Gillem took but brief satisfaction in securing the Stronghold. He now had to find the Modocs, and as quickly as was humanly possible. Captain Jack’s people needed water, which would send them scattering across the surrounding countryside. But for the time being the colonel ordered Captain Perry’s cavalry to make a wide circuit of the southern fringe of the Lava Beds. Perry was to ascertain if the hostiles had escaped into more open country, or if they were still hidden somewhere, anywhere in the great expanse of the lava flows.
“Might not be all that bad, though,” Gillem confided to his officers late that afternoon while they awaited the results of Perry’s reconnaissance. “If we do flush Captain Jack’s henchmen into the open to fight for the first time in this bloody little war—we can damn well finish them in a matter of minutes.”
* * *
For three days things were quiet.
No one heard or saw sign of the Modocs.
Gillem expected news to arrive at almost any time from either Captain Perry’s reconnaissance or from Donald McKay’s scout with his Warm Springs mercenaries.
Then Lieutenant Howe rode in with his twenty-man escort for a wagon train of supplies coming in from Scorpion Point to the new soldier camp at the Stronghold. A clearly agitated Howe saluted and reported to Colonel Gillem himself.

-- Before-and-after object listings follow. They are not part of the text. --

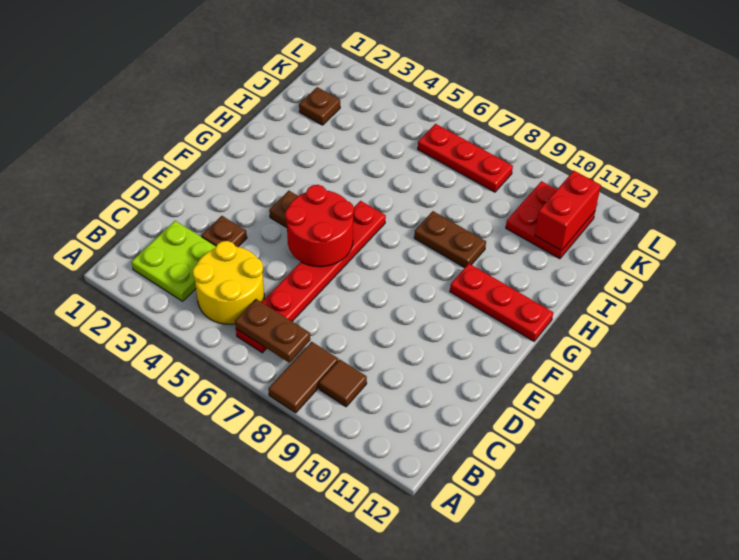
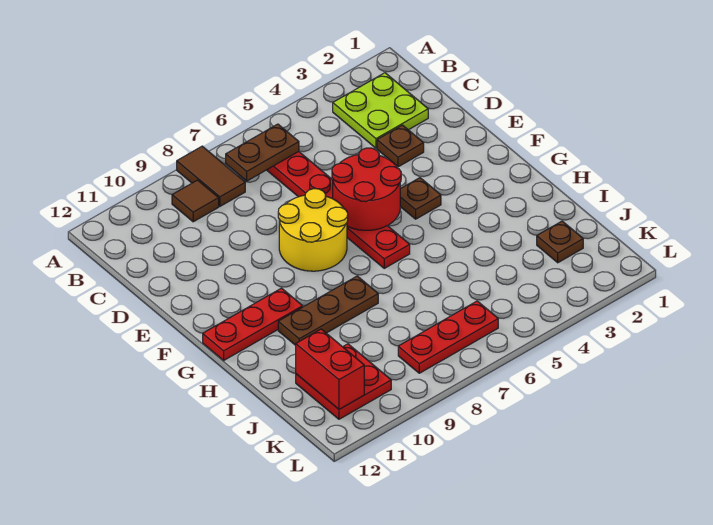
yellow 2x2 round brick [193,241,264,324] -> yellow 2x2 round brick moved to [278,189,348,271]
brown 1x2 plate [414,211,486,268] -> brown 1x3 plate [278,276,378,345]

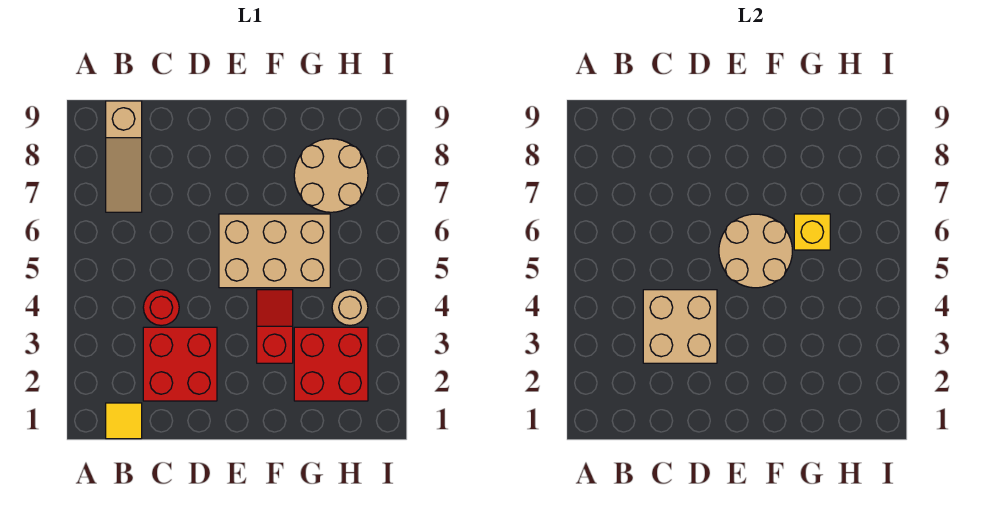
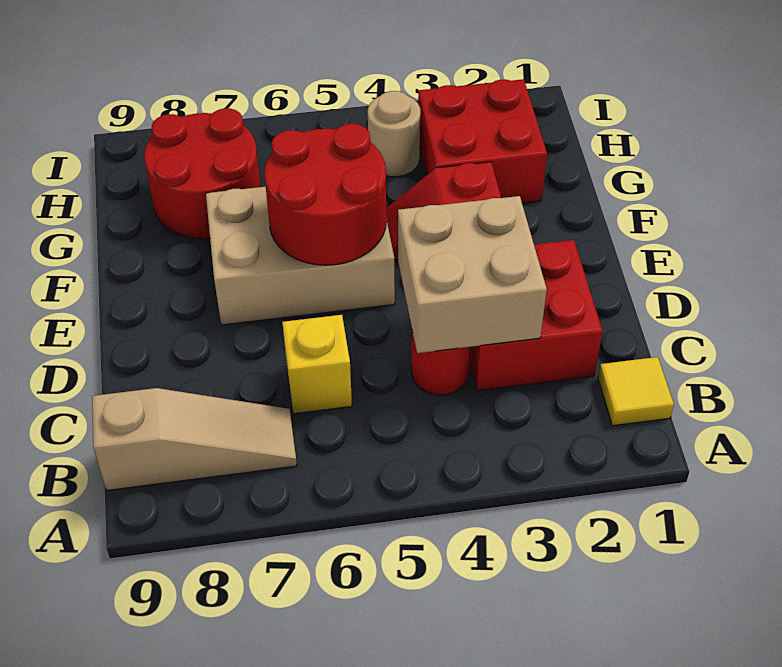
tan 2x3 brick [219,214,330,288] -> tan 2x3 brick turned to [206,187,395,325]
tan 2x2 round brick [719,214,792,288] -> red 2x2 round brick [265,124,386,265]
yellow 1x1 brick [794,214,830,250] -> yellow 1x1 brick moved to [282,315,352,414]
tan 2x2 round brick [294,139,368,212] -> red 2x2 round brick [144,108,260,239]

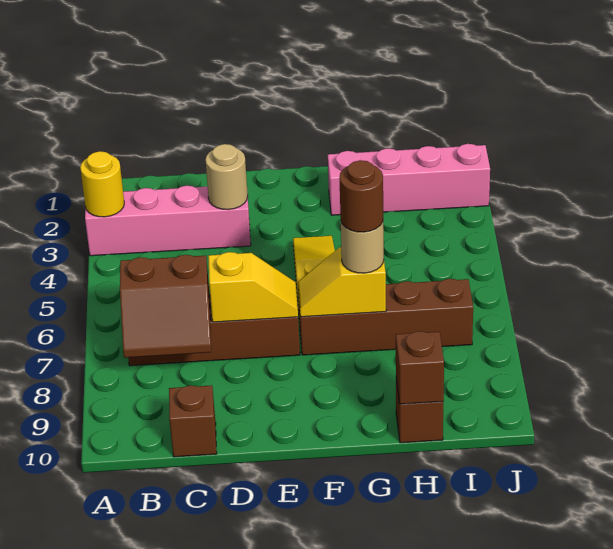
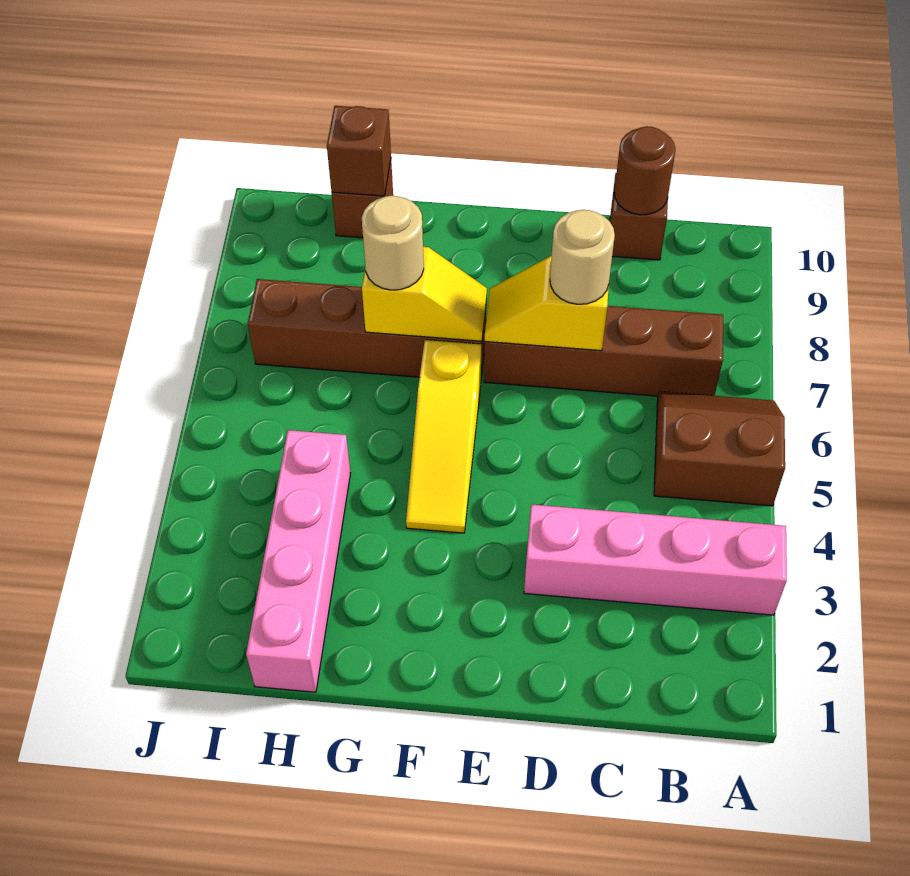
yellow 1x1 round brick [80,151,124,217] -> none
brown 2x2 slope [120,255,211,358] -> brown 2x2 slope moved to [654,391,785,506]
tan 1x1 round brick [206,144,248,210] -> tan 1x1 round brick moved to [550,210,615,304]
pink 1x4 brick [328,144,490,215] -> pink 1x4 brick turned to [246,430,351,692]
brown 1x1 round brick [339,160,383,232] -> brown 1x1 round brick moved to [614,126,675,215]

“What happened?” snapped the colonel as he watched a limp body being eased down from one of the wagons, another soldier wounded and helped to the ground by two of his own outfit.
“A band of Modocs hit us, Colonel,” Howe explained. “We were caught between the lakeshore and a high ridge of rock.”
“Damn,” Gillem muttered. “They’re not staying in one spot, for fear we’ll find ’em and wipe ’em out.” He turned back to the lieutenant. “Get your man seen to … and your man buried with proper rights.”
Howe saluted and was leaving when Donald McKay made a grand entrance into camp, causing quite a stir. He had been gone for the better part of two days, sniffing around with his scouts.
McKay accepted the offer of coffee and drank an entire cup with lots of sugar poured in before he appeared ready to report. Gillem realized the man was, after all, half Indian and would talk when he got damned ready to talk.
“We counted forty warriors left in there—give or take a couple.”
“You’re sure about that?” Gillem asked.
“They weren’t moving around much. Forty is what we counted.”
Gillem turned to Green and Mason with a smile. “If we add another ten for those who attacked Lieutenant Howe—looks like we’re dealing with something on the order of fifty fighting men, gentlemen.” He looked back at McKay. “Where’d you find them?”
McKay pointed south. “About four miles from here … in a long ravine formed from the lava rock.”
“Good,” Gillem allowed. “It looks like they haven’t busted out of the Lava Beds yet and scattered all over hell’s acre, boys. We can still get a crack at them, and soon.”
“The sooner the better,” Green said. “I don’t trust ’em to stay in one place too much longer, Colonel.”
Later that afternoon of the twentieth, when Perry rode in with his exhausted and hungry troops mounted on trail-weary horses, the captain confirmed Gillem’s hunch. It had taken his outfit three days fighting the brutal terrain and the unfit mounts, but the news was good.
“We did not run across any sign that showed the Modocs have fled the Lava Beds. It’s my considered opinion they’re still holed up somewhere … just to the south of us.”